To Refund or Not to Refund, A Tumblr Message Exegesis

Tumblr user stephanieshift — O Stephanie, I don’t want to haunt your Google results forever and I’m sorry, hopefully this is not your real name though I suspect it is — sent Bad Feminist author Roxane Gay a little message in her Ask Box yesterday.

Fuck you for spoiling Gone Girl. I spent real dollars on your book only to get to page 94 and stop reading it, because I now hate you. Which is ironic because the chapter that contains the spoiler is discussing how likability of a character is unrelated to literary worth.

First of all: LOL. Secondly, I truly, truly hope we are all simply misreading her tone. And by misreading I mean reading it correctly but not as she intended. Like maybe she is saying “fuck you” the way some people, um, say fuck you to their friends? Do people do that? A nice, friendly fuck you? You know! Among friends! But then see, “I now hate you,” makes me think she’s kinda joking, like she thinks she is hilarious and brassy and her friends, the ones who she says fuck you to all the time, are always like, “Oh Stephanie? That’s just how she is.” Her tumblr bio says she is a “Louisiana girl” and I grew up in Louisiana and know a few Louisiana girls and I think maybe they do say stuff like, “I now hate you,” and think it’s funny. This is my genuine hope.

But then the last sentence. At first glance I thought she meant that it’s funny (the internet’s working definition of ironic) that she grew to “hate” Roxane Gay while reading an essay about likability. But maybe she is a little closer to irony than I give her credit for: maybe she means that she decided to stop reading the book, implying that the book had no “literary worth” for her, because she how hated Gay, or found her unlikeable, thanks to the spoiler. The irony being that in an essay about likeability and literary worth, Gay made herself unlikeable and…nope it doesn’t hold up. Sorry Steph, I tried.

After thinking about this for just over 40 minutes, I still don’t know if she is being sincere or jocular. I feel like how we answer this question says more about us that it does about stephanieshift. Are people ultimately good? Is Stephanie trying to be “cool” and hoping to strike up some sort of friendship with Roxane Gay, a writer she admires? Is she reacting to the uneven power dynamic between writer and reader, spoiler and the spoiled, and is she “acting out” for attention? Is she doing that thing where she means what she says but the joke is that she’s saying it? Or the joke is that she is a horrible person? Stephanie I’m sorry to say that I am very familiar with this type of humor, though I like to think I do it much more deftly, and GIRL, YOUR TONE IS OFF.

Anyway, moving on. Gay’s response:

Let me know your PayPal address and I will refund the purchase price of the book, but Gone Girl has been out for three years.

On the surface, you might think this reply is far too generous. A refund?! To this woman saying she hates you, whether it’s a joke or not?
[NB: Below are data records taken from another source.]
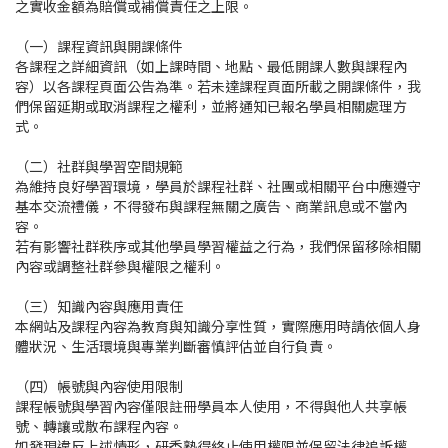
之實收金額為賠償或補償責任之上限。
（一）課程資訊與開課條件
各課程之詳細資訊（如上課時間、地點、最低開課人數與課程內
容）以各課程頁面公告為準。若未達課程頁面所載之開課條件，我
們保留延期或取消課程之權利，並將通知已報名學員相關處理方
式。
（二）社群與學習空間規範
為維持良好學習環境，學員於課程社群、社團或相關平台中應遵守
基本交流禮儀，不得發布與課程無關之廣告、商業訊息或不當內
容。
若有影響社群秩序或其他學員學習權益之行為，我們保留移除相關
內容或調整社群參與權限之權利。
（三）知識內容與應用責任
本網站及課程內容為教育與知識分享性質，實際應用時請依個人身
體狀況、生活環境與專業判斷審慎評估並自行負責。
（四）帳號與內容使用限制
課程帳號與學習內容僅限註冊學員本人使用，不得與他人共享帳
號、轉讓或散布課程內容。
如發現違反上述情形，研香塾得終止使用權限並保留法律追訴權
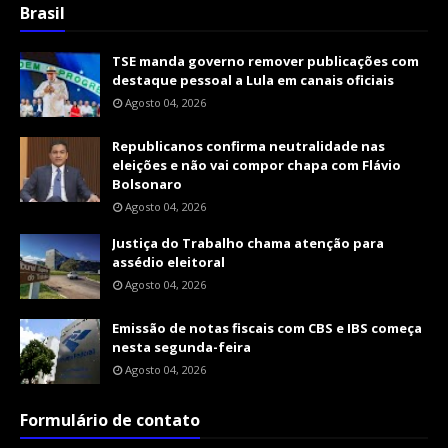
Brasil
TSE manda governo remover publicações com
destaque pessoal a Lula em canais oficiais
Agosto 04, 2026
Republicanos confirma neutralidade nas
eleições e não vai compor chapa com Flávio
Bolsonaro
Agosto 04, 2026
Justiça do Trabalho chama atenção para
assédio eleitoral
Agosto 04, 2026
Emissão de notas fiscais com CBS e IBS começa
nesta segunda-feira
Agosto 04, 2026
Formulário de contato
What?? But like I said, I’ve been thinking about this for the better part of 40 minutes and I like to think I know this situation better than anyone, and, well, does anything say IDGAF better than this? I will refund you, that’s how much better of a person I am than you. That’s how much more reasonable than you I am. You said fuck you to me and I offered you money, money I made from my bestselling book of essays, in which I included a spoiler.

“but Gone Girl has been out for three years,” she says. In other words, “You aren’t funny.” In other words, “I will not follow you,” or, “I will not be your friend.” I do not admire your chutzpah. Send me your Paypal address.

Would that we could all “but Gone Girl has been out for three years,” the stephanieshifts in our lives.